_À FAIRE_
(1) Dans l'intervention de Bruno Le Roux, réécrivez sous forme de liste le paragraphe qui commence par « Mes chers collègues, cette situation nouvelle » en gardant ses faits principaux.
(2) D'après l'intervention de Bruno Le Roux, à quelle date et à quelle heure a eu lieu la séance ?
(3) Pour chaque affirmation, indiquez si elle concorde avec l'intervention de Bruno Le Roux.
(a) Le Président de la République a dit aux Français dès vendredi soir que le pays était en guerre.
(b) L'orateur prévoit une guerre de courte durée.
(c) Les deux assemblées sont réunies en congrès à Paris.

_TEXTE FOURNI_
════════

Intervention de Bruno Le Roux

Séance en hémicycle du 16 novembre 2015 à 16h10
Débat sur la déclaration du président de la république

Photo issue du site de l'Assemblée nationale ou de WikipediaBruno Le Roux :

Monsieur le président du Congrès, monsieur le président du Sénat, monsieur le Premier ministre, mesdames, messieurs les ministres, mes chers collègues, nous sommes en guerre. Le Président de la République vient de commencer ainsi, à nouveau, son intervention. Il l’a dit aux Français dès vendredi soir : nous sommes en guerre et nous connaissons notre ennemi. Nous savons tous ici que cette guerre sera longue, qu’elle prendra des formes multiples, que notre pays sera très certainement à nouveau frappé. Nous savons tous ici que nous combattons, avec nos alliés, un ennemi totalitaire qui veut imposer son ordre terroriste, la terreur, la barbarie, coloniser le monde et les esprits pour mieux les détruire et les asservir. Cet ennemi est le mal absolu, qui transforme des hommes en kamikazes, qui est entièrement régi par la pulsion de mort et par la haine de notre modèle démocratique.

Mes chers collègues, cette situation nouvelle que connaît notre pays nous oblige. La réunion aujourd’hui de nos deux assemblées, rassemblées ici à Versailles en congrès, exceptionnelle par définition, symbolise, à elle seule, la gravité et le caractère historique de la situation dans laquelle nous nous trouvons. Cette guerre doit nous conduire à nous déployer sur plusieurs fronts : le front militaire, dans lequel nos forces armées sont engagées ; le front diplomatique, qui doit permettre d’associer les pays de la région et, le plus largement possible, le reste du monde à la lutte sans merci contre Daech ; et notre sécurité intérieure, qui relève autant de nos services de protection que de la mobilisation de la nation tout entière.

════════

_DONNÉES FOURNIES_
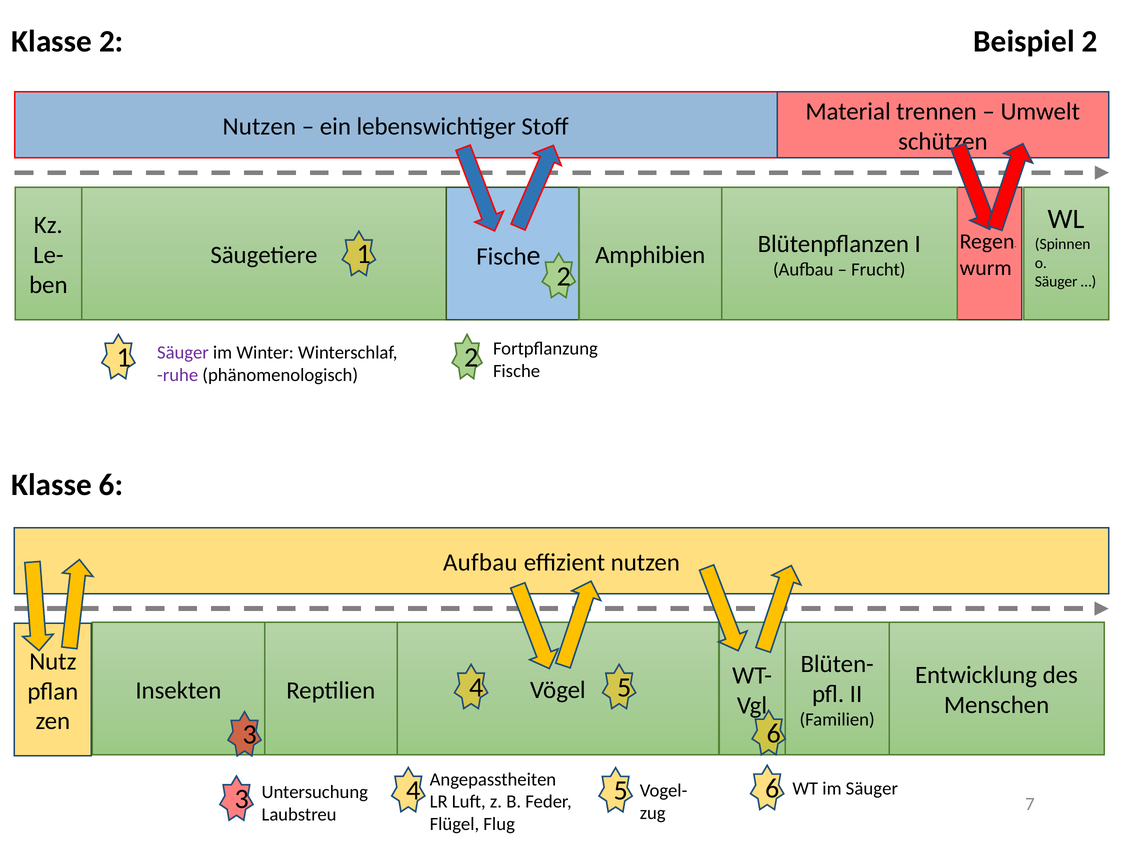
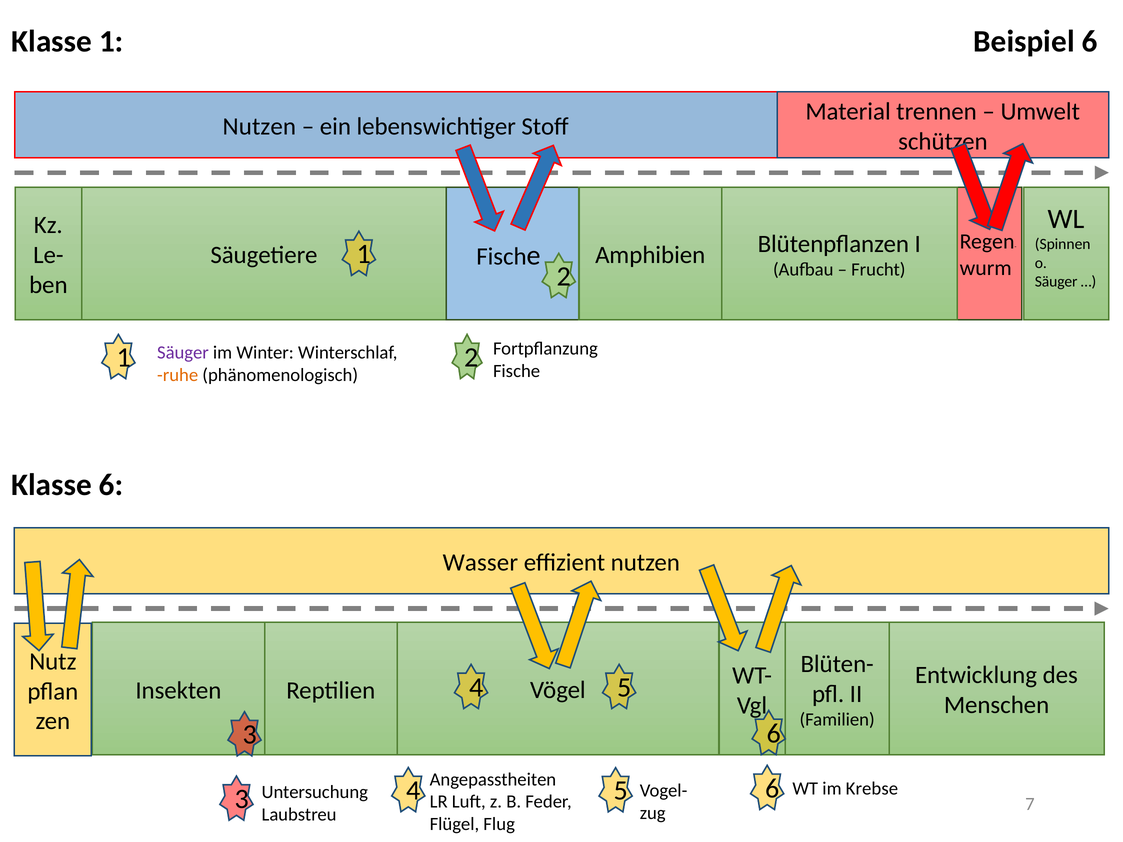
Klasse 2: 2 -> 1
Beispiel 2: 2 -> 6
ruhe colour: purple -> orange
Aufbau at (480, 563): Aufbau -> Wasser
im Säuger: Säuger -> Krebse
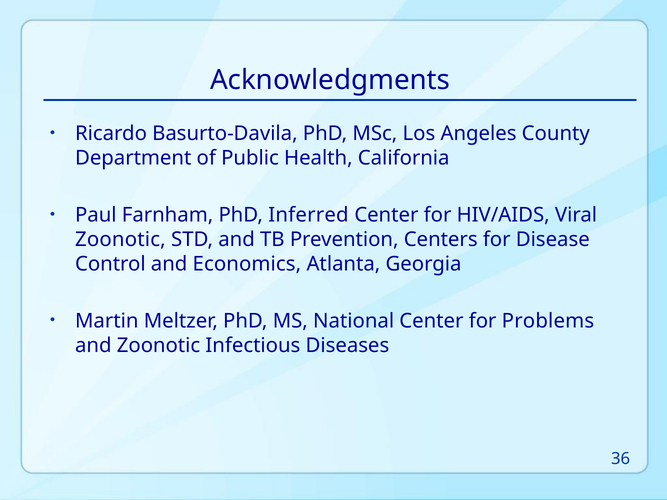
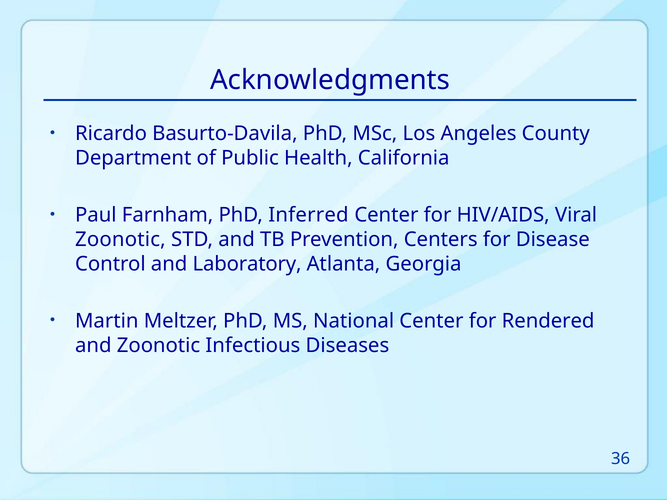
Economics: Economics -> Laboratory
Problems: Problems -> Rendered
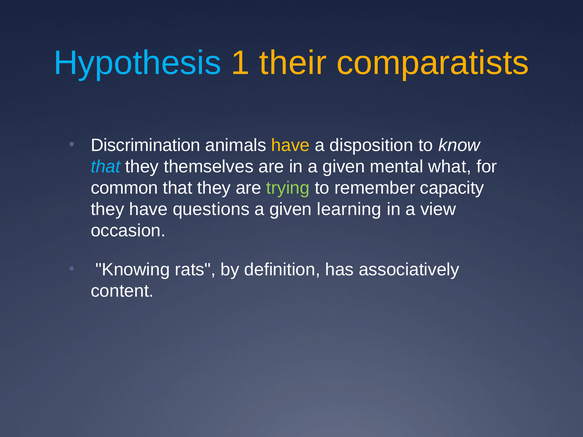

════════

_RÉPONSES_
(1)
- La situation nouvelle que connaît le pays oblige les parlementaires.
- La réunion exceptionnelle des deux assemblées en congrès à Versailles symbolise la gravité et le caractère historique de la situation.
- Cette guerre impose de se déployer sur plusieurs fronts :
  - le front militaire, où les forces armées sont engagées ;
  - le front diplomatique, pour associer les pays de la région et le reste du monde à la lutte contre Daech ;
  - la sécurité intérieure, qui relève des services de protection et de la mobilisation de toute la nation.

(2) Le 16 novembre 2015 à 16h10.

(3)
(a) Oui : « Il l’a dit aux Français dès vendredi soir : nous sommes en guerre ».
(b) Non : « Nous savons tous ici que cette guerre sera longue ».
(c) Non : « rassemblées ici à Versailles en congrès ».